CONSIGNA A: Traduce al inglés esta oración del texto sobre la vocación: «Las dos realidades siguen caminos paralelos.»
CONSIGNA B: Resume en dos oraciones el texto sobre la vocación y el conocimiento de Dios.
CONSIGNA C: Continúa el texto sobre la vocación y el conocimiento de Dios a partir de su última oración.

SECCIÓN DE TEXTO:
+++
1. E1 primer principio es que la vocación es la otra cara de nuestro conocimiento de Dios. Ya el mero enunciado nos enfrenta con dos problemas fundamentales que tienen implicaciones sumamente importantes: en primer lugar, el problema de la fe, del conocimiento de Dios y de su significado para nuestra propia vida; y en segundo lugar, el problema de la vocación específica de cada uno. De hecho, cuanto más se llegue a conocer el verdadero rostro de Dios, mejor se puede responder a las demandas de la vocación individual; y respectivamente, cuanto mejor sea la respuesta a la llamada personal, más profundo será el conocimiento del verdadero rostro de Dios.

En otras palabras —y en planteamiento negativo—, cuando se nos oscurece el verdadero Dios, se nos oscurece también nuestra llamada. Toda negligencia, languidez, morosidad o descuido en el tema de la vocación se traduce en dudas, ofuscación o desconocimiento del Dios de Jesucristo. Las dos realidades siguen caminos paralelos. De hecho, a Dios no se le conoce con sólo mirarlo como si se tratara de un libro, porque es una persona viva. Sólo se llega a descubrirlo, si se establece una relación personal con él, comprometiéndose en la respuesta a su llamada. Si no me comprometo en serio, la existencia de Dios se me convertirá en un problema indiferente, en una cuestión abstracta y tan lejana, que me puede llevar incluso a plantearme si es, o no, una realidad y, caso que lo sea, si me habrá, o no, abandonado. Eso es lo que quería decir al afirmar inicialmente que la vocación es la otra cara de nuestro conocimiento de Dios.
+++
INFORMACIÓN MOSTRADA:
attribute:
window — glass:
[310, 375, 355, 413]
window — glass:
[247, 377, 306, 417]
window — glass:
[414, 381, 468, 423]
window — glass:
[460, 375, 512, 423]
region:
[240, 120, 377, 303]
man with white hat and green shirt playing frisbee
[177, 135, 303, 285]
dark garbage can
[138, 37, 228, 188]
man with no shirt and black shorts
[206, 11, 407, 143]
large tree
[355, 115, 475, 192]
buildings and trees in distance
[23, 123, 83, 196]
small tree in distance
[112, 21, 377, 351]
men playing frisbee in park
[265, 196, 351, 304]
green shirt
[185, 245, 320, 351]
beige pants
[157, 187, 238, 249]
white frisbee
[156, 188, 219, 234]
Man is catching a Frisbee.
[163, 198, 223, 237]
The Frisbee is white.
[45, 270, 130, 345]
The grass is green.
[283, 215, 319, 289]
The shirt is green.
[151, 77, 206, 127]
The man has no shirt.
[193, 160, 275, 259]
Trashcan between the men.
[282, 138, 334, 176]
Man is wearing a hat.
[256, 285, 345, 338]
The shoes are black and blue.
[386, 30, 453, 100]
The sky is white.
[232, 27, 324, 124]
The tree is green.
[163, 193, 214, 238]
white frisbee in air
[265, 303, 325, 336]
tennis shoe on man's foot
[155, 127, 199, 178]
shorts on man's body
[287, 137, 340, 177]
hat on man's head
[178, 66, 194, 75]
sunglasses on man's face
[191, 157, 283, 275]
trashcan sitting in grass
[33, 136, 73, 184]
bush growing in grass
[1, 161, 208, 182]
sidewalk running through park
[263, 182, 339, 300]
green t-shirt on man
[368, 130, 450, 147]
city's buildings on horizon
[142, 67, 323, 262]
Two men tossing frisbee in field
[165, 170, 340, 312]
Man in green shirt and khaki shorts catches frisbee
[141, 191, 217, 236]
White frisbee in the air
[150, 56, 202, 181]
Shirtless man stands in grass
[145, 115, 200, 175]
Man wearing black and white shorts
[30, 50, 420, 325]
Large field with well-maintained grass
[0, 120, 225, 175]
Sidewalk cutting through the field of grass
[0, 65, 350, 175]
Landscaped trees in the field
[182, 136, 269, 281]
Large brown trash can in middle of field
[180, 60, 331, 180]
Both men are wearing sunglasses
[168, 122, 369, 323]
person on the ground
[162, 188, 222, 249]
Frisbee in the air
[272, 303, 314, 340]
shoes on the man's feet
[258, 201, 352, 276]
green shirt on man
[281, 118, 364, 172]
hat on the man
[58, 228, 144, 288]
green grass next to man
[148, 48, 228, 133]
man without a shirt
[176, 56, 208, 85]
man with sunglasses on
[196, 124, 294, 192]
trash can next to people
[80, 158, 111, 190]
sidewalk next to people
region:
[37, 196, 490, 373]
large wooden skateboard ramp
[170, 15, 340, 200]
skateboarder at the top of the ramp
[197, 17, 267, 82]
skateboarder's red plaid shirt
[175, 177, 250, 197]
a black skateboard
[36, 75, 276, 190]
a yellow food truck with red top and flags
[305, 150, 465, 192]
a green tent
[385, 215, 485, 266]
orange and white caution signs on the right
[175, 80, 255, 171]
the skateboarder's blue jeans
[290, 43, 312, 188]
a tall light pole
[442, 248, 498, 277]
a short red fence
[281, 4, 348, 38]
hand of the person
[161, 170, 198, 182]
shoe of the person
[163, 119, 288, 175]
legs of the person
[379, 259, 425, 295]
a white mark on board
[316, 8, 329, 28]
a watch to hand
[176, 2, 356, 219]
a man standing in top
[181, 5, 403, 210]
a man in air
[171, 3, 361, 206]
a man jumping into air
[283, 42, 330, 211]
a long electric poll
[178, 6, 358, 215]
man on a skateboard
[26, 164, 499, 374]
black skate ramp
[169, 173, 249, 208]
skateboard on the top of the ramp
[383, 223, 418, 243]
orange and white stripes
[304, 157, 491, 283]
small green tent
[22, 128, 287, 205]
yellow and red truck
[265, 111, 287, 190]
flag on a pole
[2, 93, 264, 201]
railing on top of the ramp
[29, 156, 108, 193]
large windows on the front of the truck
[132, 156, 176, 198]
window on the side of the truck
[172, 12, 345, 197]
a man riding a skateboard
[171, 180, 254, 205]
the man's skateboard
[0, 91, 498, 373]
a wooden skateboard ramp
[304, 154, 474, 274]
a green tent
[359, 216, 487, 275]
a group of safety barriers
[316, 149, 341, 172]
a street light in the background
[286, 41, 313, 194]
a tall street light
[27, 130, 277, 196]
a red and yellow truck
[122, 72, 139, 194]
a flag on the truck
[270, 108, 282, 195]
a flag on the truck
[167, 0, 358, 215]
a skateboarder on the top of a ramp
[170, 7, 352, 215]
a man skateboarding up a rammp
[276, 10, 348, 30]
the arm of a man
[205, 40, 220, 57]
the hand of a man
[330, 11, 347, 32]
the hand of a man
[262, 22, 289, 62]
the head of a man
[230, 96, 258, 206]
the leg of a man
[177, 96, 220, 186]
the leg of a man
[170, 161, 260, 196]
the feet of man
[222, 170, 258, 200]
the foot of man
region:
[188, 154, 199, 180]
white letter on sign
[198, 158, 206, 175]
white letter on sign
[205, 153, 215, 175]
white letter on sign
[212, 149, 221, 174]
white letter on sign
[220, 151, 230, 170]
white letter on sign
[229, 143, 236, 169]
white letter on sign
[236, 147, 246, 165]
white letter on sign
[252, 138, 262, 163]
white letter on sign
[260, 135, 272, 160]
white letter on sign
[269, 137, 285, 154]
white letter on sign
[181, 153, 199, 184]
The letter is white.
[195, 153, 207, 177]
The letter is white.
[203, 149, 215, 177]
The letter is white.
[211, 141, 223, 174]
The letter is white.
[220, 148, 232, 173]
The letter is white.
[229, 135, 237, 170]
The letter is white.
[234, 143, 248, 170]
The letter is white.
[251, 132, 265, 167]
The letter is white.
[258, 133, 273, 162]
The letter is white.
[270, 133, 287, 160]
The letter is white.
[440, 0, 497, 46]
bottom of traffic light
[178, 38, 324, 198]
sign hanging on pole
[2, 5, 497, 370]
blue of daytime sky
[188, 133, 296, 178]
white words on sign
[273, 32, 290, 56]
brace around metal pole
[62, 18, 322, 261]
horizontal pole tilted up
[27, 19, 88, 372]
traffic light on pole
+++
TU RESPUESTA A: The two realities follow parallel paths.

TU RESPUESTA B: El texto sostiene que la vocación es la otra cara del conocimiento de Dios: cuanto mejor se conoce su verdadero rostro, mejor se responde a la llamada personal, y cuanto mejor se responde a esa llamada, más profundo es ese conocimiento. Como Dios es una persona viva, solo se le descubre mediante una relación personal con él y el compromiso con su llamada; sin ese compromiso, su existencia se convierte en una cuestión abstracta y lejana.

TU RESPUESTA C:
2. En segundo término, habrá que recordar que el conocimiento de Dios pasa por el conocimiento de Jesús. En un mundo en el que predomina la oscuridad, la muerte y el absurdo, el único Dios, para mí, es nuestro Señor Jesucristo, en el misterio de su vida, muerte y resurrección. El que no pasa por el conocimiento de Cristo, Hijo del Padre, revelador de la Trinidad, corre el riesgo de verse abocado a un ateísmo, por lo menos, práctico. Y es que, en realidad, al hombre histórico, marcado por el sufrimiento, abandonado a su destino, débil, cercado por la soledad y por la amenaza de la muerte, Dios no se le revela más que en el rostro de Jesús. Son muchas las personas que van a misa y rezan sus oraciones, pero para las que Dios no tiene, en realidad, casi ningún sentido. Y eso mismo puede ocurrir en la vida de un eclesiástico: a pesar de una escrupulosa observancia de las prescripciones, de un respeto por determinadas normas y de un continuo esfuerzo por adquirir ciertas virtudes, no se vive el dinamismo de la fe, porque la presencia del Dios vivo está prácticamente extinguida.

Estos dos presupuestos podrían ayudarnos a reflexionar sobre el dinamismo del camino de Pedro, y a comprender quién es Jesús para el apóstol.

La primera llamada de Pedro

Para captar los varios momentos de la progresiva revelación de Jesús a Pedro y la conexión de esos estadios con el camino vocacional del apóstol, empezamos por leer los textos relativos a su primera llamada:

«Pasando Jesús junto al lago de Galilea, vio a Simón y a su hermano Andrés que estaban echando las redes en el lago, pues eran pescadores. Jesús les dijo: —Venios detrás de mí y os haré pescadores de hombres. Ellos dejaron inmediatamente las redes y le siguieron» (Mc 1,16-18).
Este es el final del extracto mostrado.